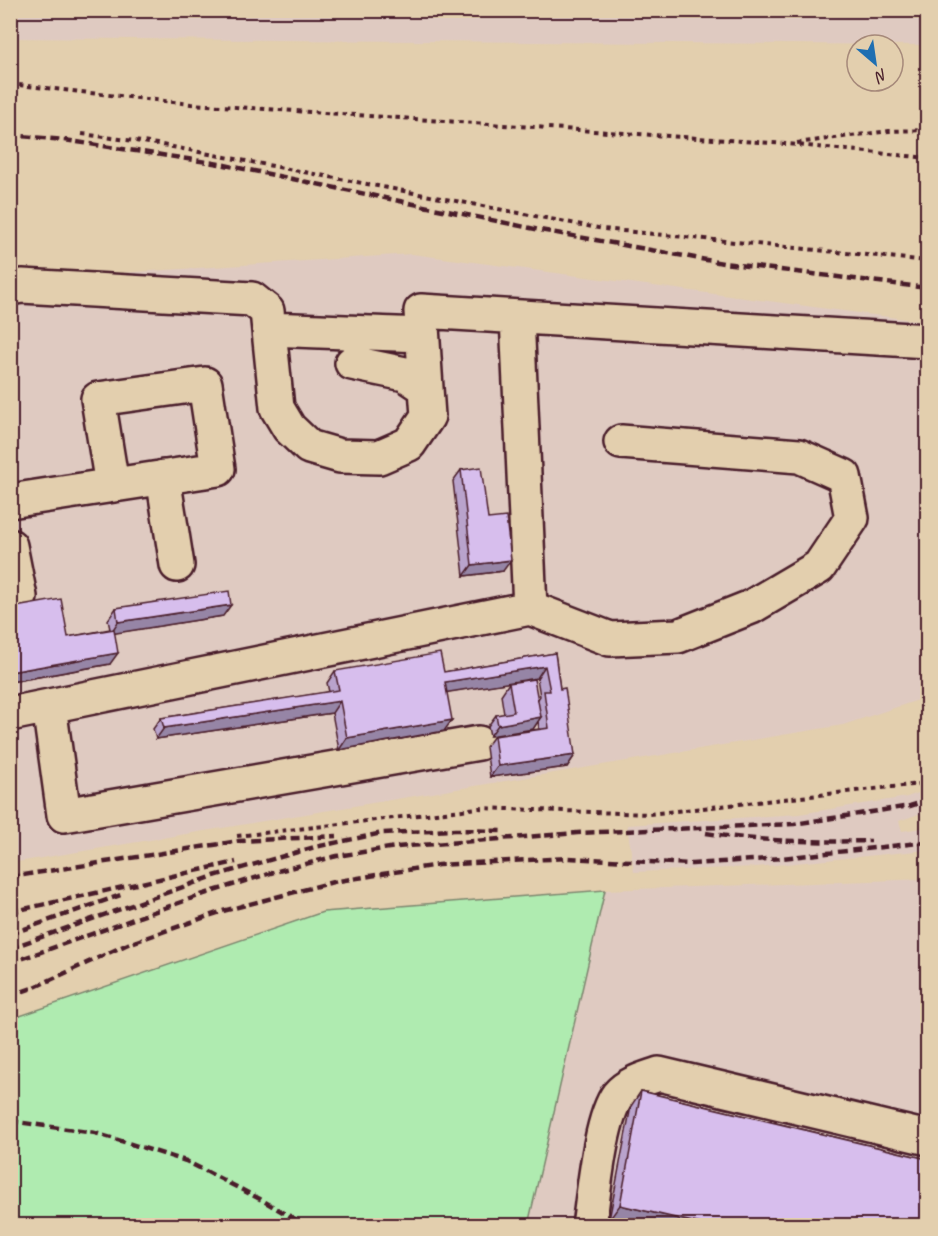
<svg xmlns="http://www.w3.org/2000/svg" width="938" height="1236" viewBox="0 0 938 1236" font-family="Caveat,sans-serif">
  <rect width="100%" height="100%" fill="#e3cfae"/>
  <filter id="ink" filterUnits="userSpaceOnUse"><feTurbulence type="fractalNoise" baseFrequency=".0167" numOctaves="2"/><feDisplacementMap in="SourceGraphic" scale="12" xChannelSelector="R" yChannelSelector="G"/><feConvolveMatrix kernelMatrix="1 2 1 2 8 2 1 2 1" color-interpolation-filters="sRGB"/></filter>
  <g filter="url(#ink)">
    <path fill="#dfcac1" d="M11 10H927L928 45 11 38Z
      M412 254 927 322V697L843 725 11 863V280Z
      M927 790V811L899 821 902 831 927 827V850L756 867 634 872 627 825 799 814 907 797Z
      M927 879V1225L528 1226 605 890Z"/>
    <path fill="#afebb0" stroke="#7c856e" stroke-width="1.5" d="M605 890 528 1225H11V1019L323 912Z"/>
    <g fill="none" stroke-linecap="round" stroke-linejoin="round">
      <g stroke="#4a1f2b" stroke-width="38">
        <path id="minor" d="M10 288 22 286 252 299 267 311 277 408 289 428 309 447 340 456 379 457 409 444 428 416 426 388 405 374 352 363
          M517 317 530 608
          M269 329 422 335
          M426 388 421 311 928 341
          M163 477 177 565
          M10 501 218 469 205 384 98 399 112 485
          M10 546 20 597
          M49 706 64 815 479 743
          M10 714 530 608 610 639 678 636 751 607 819 567 852 518 844 476 799 456 621 442
          M589 1226C594 1193 600 1119 618 1095 628 1083 645 1079 659 1074L928 1138"/>
      </g>
      <path stroke="#4a1f2b" stroke-width="4" stroke-dasharray="4.5 4.5" stroke-linecap="butt" d="M10 84 191 104 787 144 928 158
        M82 134 157 144 603 229 928 261
        M797 143 889 131 928 130
        M237 836 479 808 649 814 928 783"/>
      <use href="#minor" stroke="#e3cfae" stroke-width="33"/>
      <path stroke="#4a1f2b" stroke-width="4.5" stroke-dasharray="9 4.5" stroke-linecap="butt" d="M10 135 64 140 220 164 540 230 723 263 928 288
        M706 833C760 842 816 842 871 841
        M10 877 239 841 337 836
        M10 912 236 862
        M10 934 121 895
        M10 948 214 876 315 847 382 833 455 830 505 831
        M10 963 201 895 274 872 337 856 396 847 577 833 794 824 910 806 928 800
        M10 996 35 987 128 944 223 911 333 882 438 865 567 858 692 864 782 858 928 842
        M10 1121 95 1133 186 1161 260 1199 307 1226"/>
    </g>
    <path fill="#b9a3cc" stroke="#4a1f2b" stroke-width="1.5" d="M461 470 488 519 503 571 464 576 453 481Z
      M10 608 68 637 110 629 108 620 116 608 223 616 114 633 110 664 10 682Z
      M555 653 560 689 575 755 567 767 490 777 486 747 494 736 539 729 538 721 533 729 490 736 488 726 496 715 504 714 501 695 509 683 538 699 540 696 537 678 447 692 444 731 339 750 332 713 156 739 153 729 161 718 329 692 327 683 335 671 444 672Z
      M641 1091 927 1159 609 1220 631 1106Z"/>
    <path fill="#9685a6" stroke="#4a1f2b" stroke-width="1.5" d="M511 560 503 571 464 576 472 565Z
      M231 605 223 616 110 634 118 622Z
      M118 653 110 664 10 682V672Z
      M545 666 537 678 437 694 445 682Z
      M340 701 332 713 156 739 164 728Z
      M541 717 533 729 490 736 498 725Z
      M452 720 444 731 339 750 347 738Z
      M575 755 567 767 490 777 498 766Z
      M620 1205 710 1226H634L609 1220Z"/>
    <path fill="#d7beed" stroke="#4a1f2b" stroke-width="1.5" d="M481 467 488 519 506 517 511 560 472 565 461 470Z
      M229 591 231 605 118 622 116 608Z
      M61 599 68 637 114 629 118 653 10 672V608Z
      M440 653 444 672 555 653 560 689 565 688 575 755 498 766 494 736 549 728 544 691H550L545 666 445 682 452 720 347 738 340 701 164 728 161 718 339 690 335 671Z
      M534 679 541 717 498 725 496 715 514 712 509 683Z
      M641 1091 927 1159V1226H710L620 1205Z"/>
  </g>
  <rect width="938" height="1236" fill="none" stroke="#e3cfae" stroke-width="36"/>
  <rect x="18" y="18" width="902" height="1200" fill="none" stroke="#4a1f2b" stroke-width="2" filter="url(#ink)"/>
  <g transform="translate(875 63) rotate(151)"><circle r="28" fill="#e3cfae" stroke="#a6897a" stroke-width="1.5"/>
  <path d="M0-4.5L10 22L0 15L-10 22Z" fill="#1f6fb2"/>
  <text y="-9" font-size="16" font-weight="bold" text-anchor="middle" fill="#4a1f2b">N</text>
  </g>
</svg>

☆ ☆ ☆

Lines in scope run from the one holding "M229 591 231 605 118 622 116 608Z" to the last line of the material above; transcribe them exactly and omit the rest.

- [SOLVED EXERCISE]:
      M229 591 231 605 118 622 116 608Z
      M61 599 68 637 114 629 118 653 10 672V608Z
      M440 653 444 672 555 653 560 689 565 688 575 755 498 766 494 736 549 728 544 691H550L545 666 445 682 452 720 347 738 340 701 164 728 161 718 339 690 335 671Z
      M534 679 541 717 498 725 496 715 514 712 509 683Z
      M641 1091 927 1159V1226H710L620 1205Z"/>
  </g>
  <rect width="938" height="1236" fill="none" stroke="#e3cfae" stroke-width="36"/>
  <rect x="18" y="18" width="902" height="1200" fill="none" stroke="#4a1f2b" stroke-width="2" filter="url(#ink)"/>
  <g transform="translate(875 63) rotate(151)"><circle r="28" fill="#e3cfae" stroke="#a6897a" stroke-width="1.5"/>
  <path d="M0-4.5L10 22L0 15L-10 22Z" fill="#1f6fb2"/>
  <text y="-9" font-size="16" font-weight="bold" text-anchor="middle" fill="#4a1f2b">N</text>
  </g>
</svg>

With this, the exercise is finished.